◆ **Task brief**: The expected output is every record below, transcribed exactly, with the pictures left out.

◆ **Material supplied**:

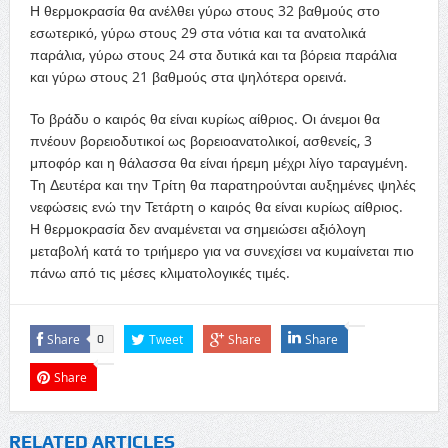
Η θερμοκρασία θα ανέλθει γύρω στους 32 βαθμούς στο
εσωτερικό, γύρω στους 29 στα νότια και τα ανατολικά
παράλια, γύρω στους 24 στα δυτικά και τα βόρεια παράλια
και γύρω στους 21 βαθμούς στα ψηλότερα ορεινά.
Το βράδυ ο καιρός θα είναι κυρίως αίθριος. Οι άνεμοι θα
πνέουν βορειοδυτικοί ως βορειοανατολικοί, ασθενείς, 3
μποφόρ και η θάλασσα θα είναι ήρεμη μέχρι λίγο ταραγμένη.
Τη Δευτέρα και την Τρίτη θα παρατηρούνται αυξημένες ψηλές
νεφώσεις ενώ την Τετάρτη ο καιρός θα είναι κυρίως αίθριος.
Η θερμοκρασία δεν αναμένεται να σημειώσει αξιόλογη
μεταβολή κατά το τριήμερο για να συνεχίσει να κυμαίνεται πιο
πάνω από τις μέσες κλιματολογικές τιμές.
Share
Tweet
Share
Share
0
Share
RELATED ARTICLES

◆ **Worked solution**:
Η θερμοκρασία θα ανέλθει γύρω στους 32 βαθμούς στο
εσωτερικό, γύρω στους 29 στα νότια και τα ανατολικά
παράλια, γύρω στους 24 στα δυτικά και τα βόρεια παράλια
και γύρω στους 21 βαθμούς στα ψηλότερα ορεινά.
Το βράδυ ο καιρός θα είναι κυρίως αίθριος. Οι άνεμοι θα
πνέουν βορειοδυτικοί ως βορειοανατολικοί, ασθενείς, 3
μποφόρ και η θάλασσα θα είναι ήρεμη μέχρι λίγο ταραγμένη.
Τη Δευτέρα και την Τρίτη θα παρατηρούνται αυξημένες ψηλές
νεφώσεις ενώ την Τετάρτη ο καιρός θα είναι κυρίως αίθριος.
Η θερμοκρασία δεν αναμένεται να σημειώσει αξιόλογη
μεταβολή κατά το τριήμερο για να συνεχίσει να κυμαίνεται πιο
πάνω από τις μέσες κλιματολογικές τιμές.
Share
Tweet
Share
Share
0
Share
RELATED ARTICLES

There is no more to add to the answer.